§ SUPPLIED MATERIAL
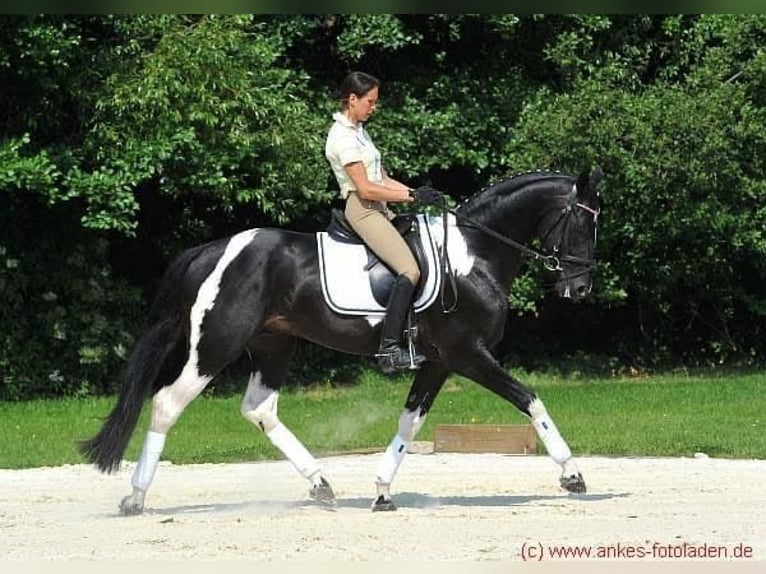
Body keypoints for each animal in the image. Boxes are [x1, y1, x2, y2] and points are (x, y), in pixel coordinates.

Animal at [78, 166, 608, 516]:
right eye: (583, 222)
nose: (579, 288)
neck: (471, 256)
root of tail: (210, 250)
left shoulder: (438, 362)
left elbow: (410, 421)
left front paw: (382, 491)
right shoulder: (468, 354)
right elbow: (529, 399)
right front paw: (572, 474)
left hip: (273, 344)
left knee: (259, 408)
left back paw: (321, 484)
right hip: (215, 345)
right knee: (168, 402)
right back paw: (135, 497)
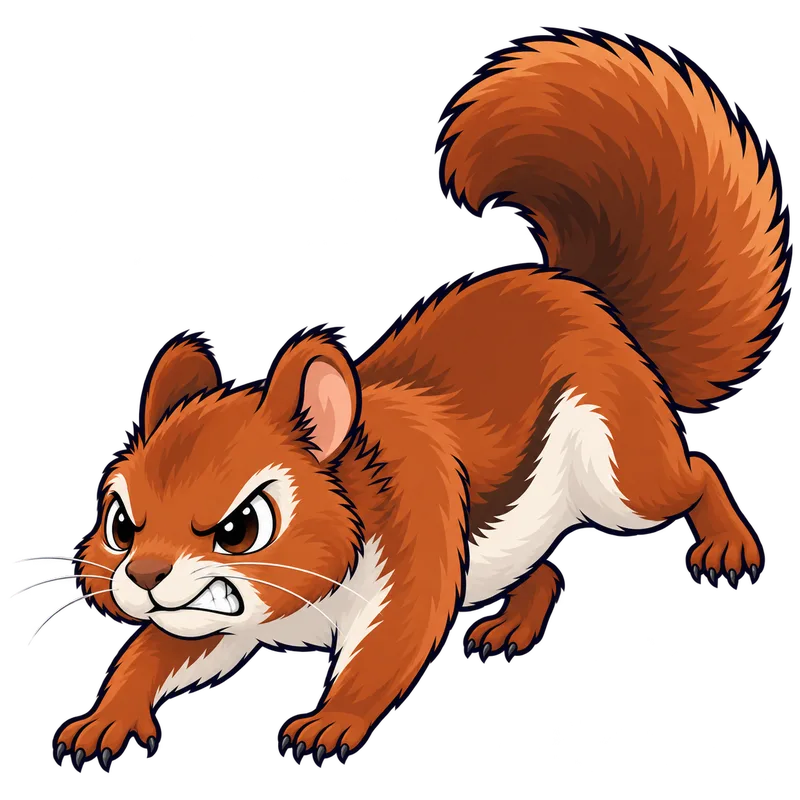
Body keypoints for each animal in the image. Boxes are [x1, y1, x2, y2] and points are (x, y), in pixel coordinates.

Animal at [52, 30, 787, 771]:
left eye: (242, 528)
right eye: (120, 522)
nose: (143, 574)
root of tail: (584, 293)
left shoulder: (415, 534)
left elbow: (391, 645)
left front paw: (331, 722)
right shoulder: (218, 611)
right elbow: (153, 654)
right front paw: (107, 717)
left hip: (622, 477)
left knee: (694, 475)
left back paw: (727, 544)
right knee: (545, 569)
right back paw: (511, 626)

§ AIM OF THE TASK
Check each line above for the string "knee" and return those that contain it.

§ EXERCISE RESULT
left knee: (259, 408)
right knee: (168, 402)
left knee: (694, 475)
right knee: (545, 569)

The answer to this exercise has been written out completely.